> **EJERCICIOS**:
A - Cambia "aerosoles" por "nebulizaciones" en el texto sobre las vacunas y escribe de nuevo el fragmento que va desde "Las vacunas ayudan" hasta "no causan enfermedades.", ambos incluidos.
B - Sigue escribiendo el texto sobre las vacunas a partir de su última oración.

Las vacunas ayudan al cuerpo a prepararse con antelación para combatir enfermedades. Esencialmente, las vacunas le dan al cuerpo una versión debilitada de una bacteria, virus o toxina, lo que le permite a nuestro organismo aprender a defenderse por adelantado. Si el cuerpo es invadido por ese patógeno en particular, después de que la vacuna ha hecho su trabajo, el sistema inmunológico del cuerpo está listo para responder.
La mayoría de las vacunas se administran en forma de una inyección o por vía oral. Sin embargo, algunas vacunas son inhaladas en forma de aerosoles o polvos. La mayoría de las vacunas contienen virus o bacterias que han sido debilitados o muertos. Otros contienen toxinas inactivas. En estas condiciones, los patógenos de las vacunas suelen ser seguros y no causan enfermedades.

> **DATOS PROPORCIONADOS**:
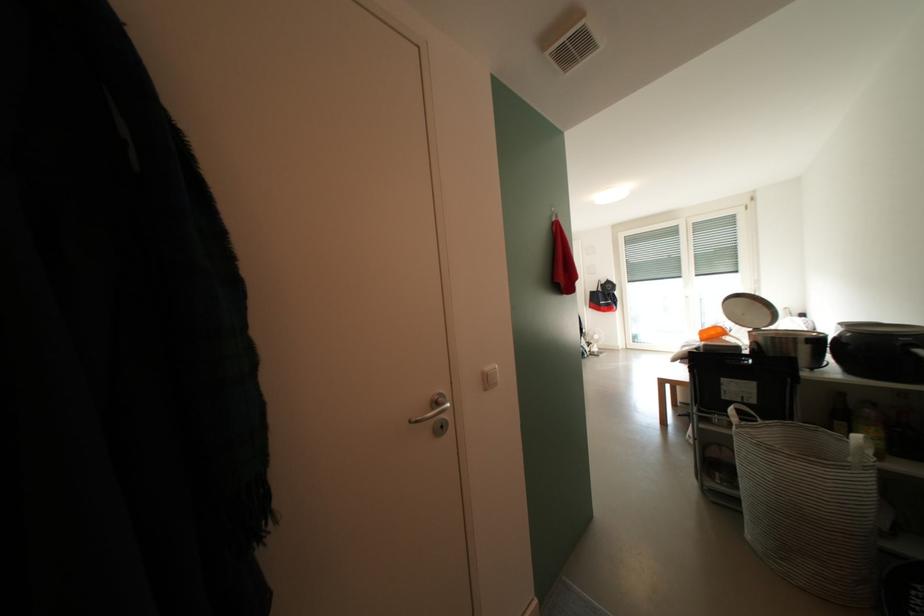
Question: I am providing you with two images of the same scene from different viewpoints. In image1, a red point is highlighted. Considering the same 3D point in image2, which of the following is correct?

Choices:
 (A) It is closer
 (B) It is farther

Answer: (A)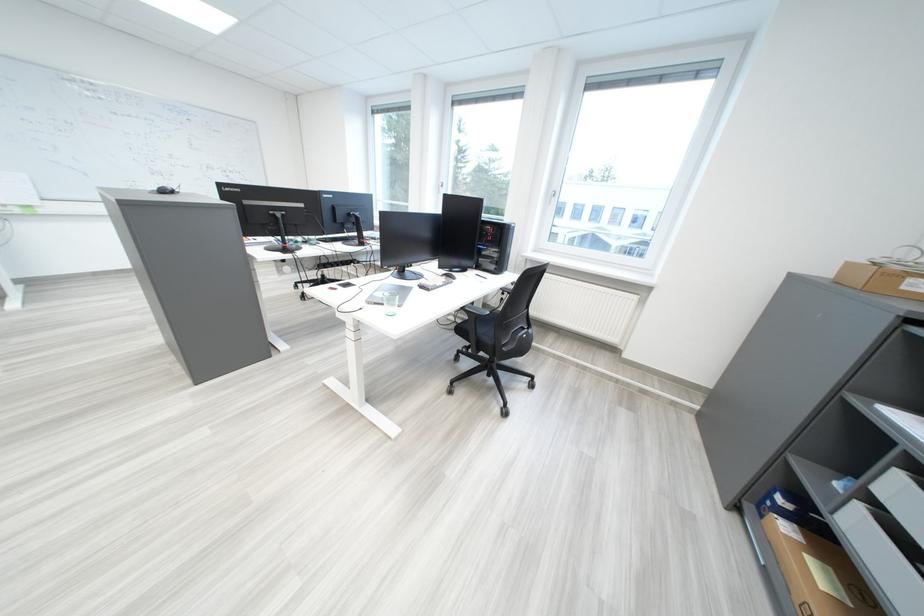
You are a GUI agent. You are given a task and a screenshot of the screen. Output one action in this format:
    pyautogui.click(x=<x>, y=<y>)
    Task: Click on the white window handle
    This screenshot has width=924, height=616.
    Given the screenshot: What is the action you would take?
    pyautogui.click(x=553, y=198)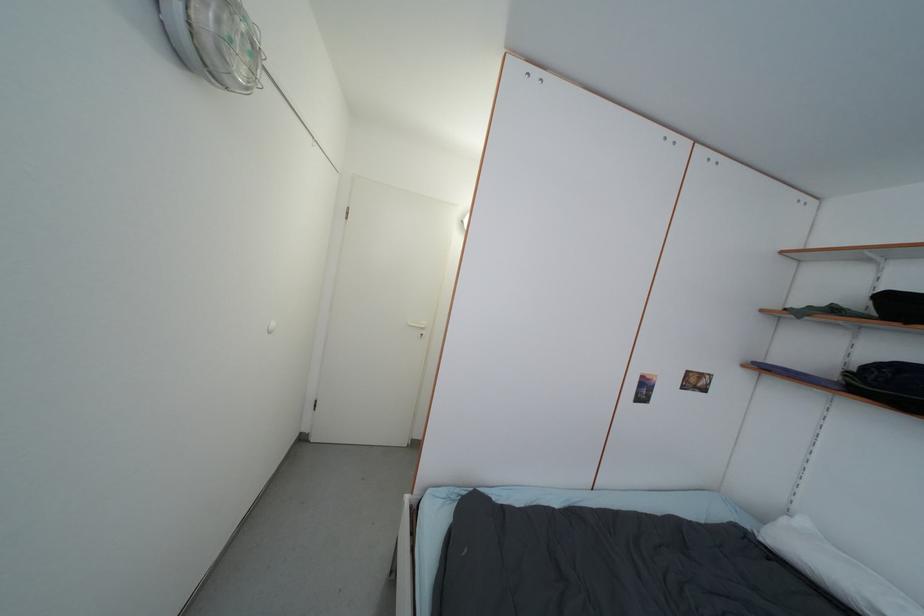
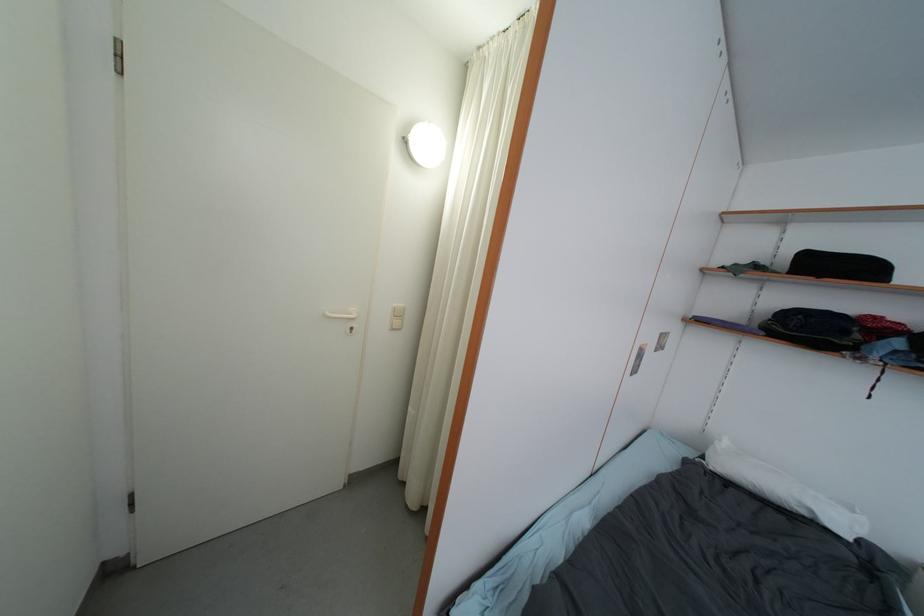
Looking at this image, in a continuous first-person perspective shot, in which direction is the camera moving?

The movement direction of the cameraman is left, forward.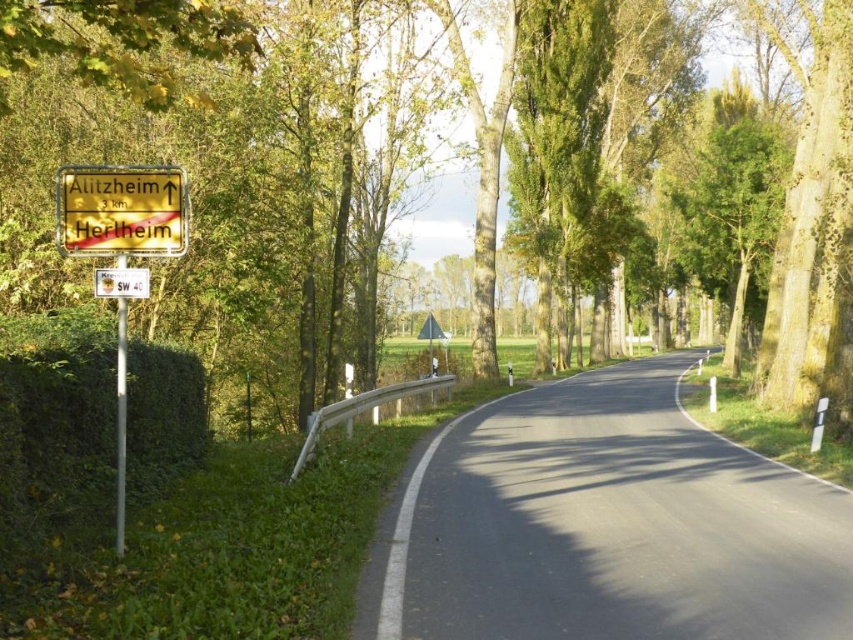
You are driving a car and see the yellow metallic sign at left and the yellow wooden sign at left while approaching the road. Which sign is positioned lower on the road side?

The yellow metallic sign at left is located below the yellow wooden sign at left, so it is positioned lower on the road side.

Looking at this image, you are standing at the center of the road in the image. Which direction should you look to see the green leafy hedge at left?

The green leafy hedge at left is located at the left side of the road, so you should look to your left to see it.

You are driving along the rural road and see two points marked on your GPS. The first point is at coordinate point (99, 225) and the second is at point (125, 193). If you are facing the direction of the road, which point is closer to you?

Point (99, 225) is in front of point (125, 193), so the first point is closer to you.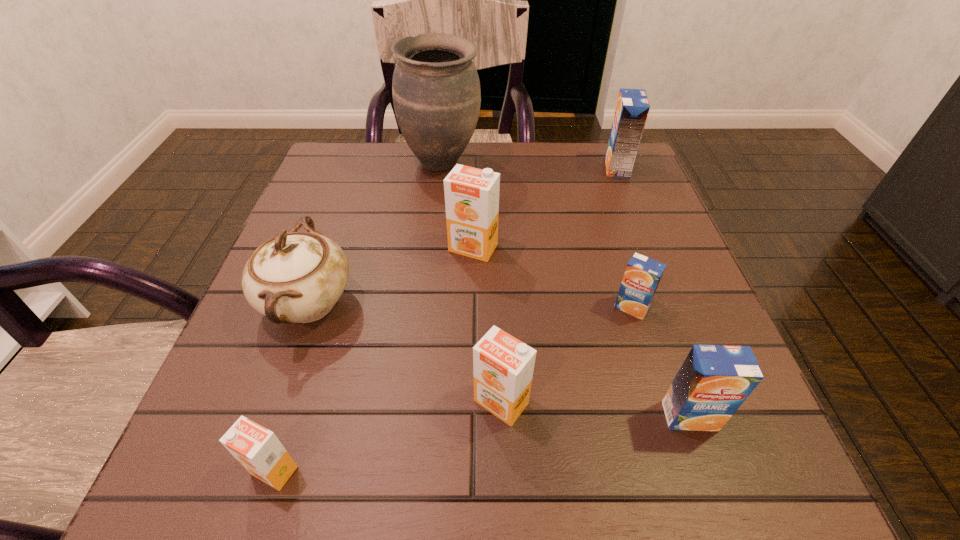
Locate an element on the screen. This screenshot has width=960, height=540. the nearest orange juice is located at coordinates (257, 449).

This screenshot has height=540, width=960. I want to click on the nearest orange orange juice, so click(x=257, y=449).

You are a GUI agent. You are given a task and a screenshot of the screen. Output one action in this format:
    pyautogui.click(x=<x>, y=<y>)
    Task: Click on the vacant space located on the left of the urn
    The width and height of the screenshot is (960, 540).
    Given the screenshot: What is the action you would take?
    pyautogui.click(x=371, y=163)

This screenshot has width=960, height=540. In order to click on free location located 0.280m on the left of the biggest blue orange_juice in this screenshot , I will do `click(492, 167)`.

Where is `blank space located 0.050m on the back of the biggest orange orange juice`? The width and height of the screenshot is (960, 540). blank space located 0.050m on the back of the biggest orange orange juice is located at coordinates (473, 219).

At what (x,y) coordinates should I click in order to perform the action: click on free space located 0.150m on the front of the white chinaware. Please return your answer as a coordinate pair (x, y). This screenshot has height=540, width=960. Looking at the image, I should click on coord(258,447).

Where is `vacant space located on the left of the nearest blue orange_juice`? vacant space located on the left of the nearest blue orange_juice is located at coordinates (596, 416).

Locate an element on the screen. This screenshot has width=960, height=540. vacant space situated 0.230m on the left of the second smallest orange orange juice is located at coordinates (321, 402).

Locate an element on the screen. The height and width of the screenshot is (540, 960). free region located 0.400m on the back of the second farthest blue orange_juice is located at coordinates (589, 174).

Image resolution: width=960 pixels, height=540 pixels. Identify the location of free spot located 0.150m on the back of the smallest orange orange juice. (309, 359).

> **RESPUESTAS**:
A -
Las vacunas ayudan al cuerpo a prepararse con antelación para combatir enfermedades. Esencialmente, las vacunas le dan al cuerpo una versión debilitada de una bacteria, virus o toxina, lo que le permite a nuestro organismo aprender a defenderse por adelantado. Si el cuerpo es invadido por ese patógeno en particular, después de que la vacuna ha hecho su trabajo, el sistema inmunológico del cuerpo está listo para responder.
La mayoría de las vacunas se administran en forma de una inyección o por vía oral. Sin embargo, algunas vacunas son inhaladas en forma de nebulizaciones o polvos. La mayoría de las vacunas contienen virus o bacterias que han sido debilitados o muertos. Otros contienen toxinas inactivas. En estas condiciones, los patógenos de las vacunas suelen ser seguros y no causan enfermedades.

B -
Cuando un patógeno debilitado o muerto se introduce en el torrente sanguíneo, los linfocitos B del cuerpo empiezan a trabajar. Son estas células las responsables de luchar contra los patógenos causantes de enfermedades. Una vez que los linfocitos B son estimulados a actuar, se forman anticuerpos y es entonces que el cuerpo desarrolla inmunidad contra el patógeno en particular. Una vez que una persona recibe una vacuna y desarrolla inmunidad, él o ella está generalmente protegida de por vida.
A veces, las vacunas no proporcionan inmunidad de por vida. Por ejemplo, algunas vacunas, como el tétanos y la tos ferina, sólo son eficaces para una cantidad limitada de tiempo. En tales casos, son necesarias dosis de refuerzo para mantener sin interrupción la protección de la vacuna. Estas dosis de refuerzo se administran a intervalos específicos después de la primera vacunación.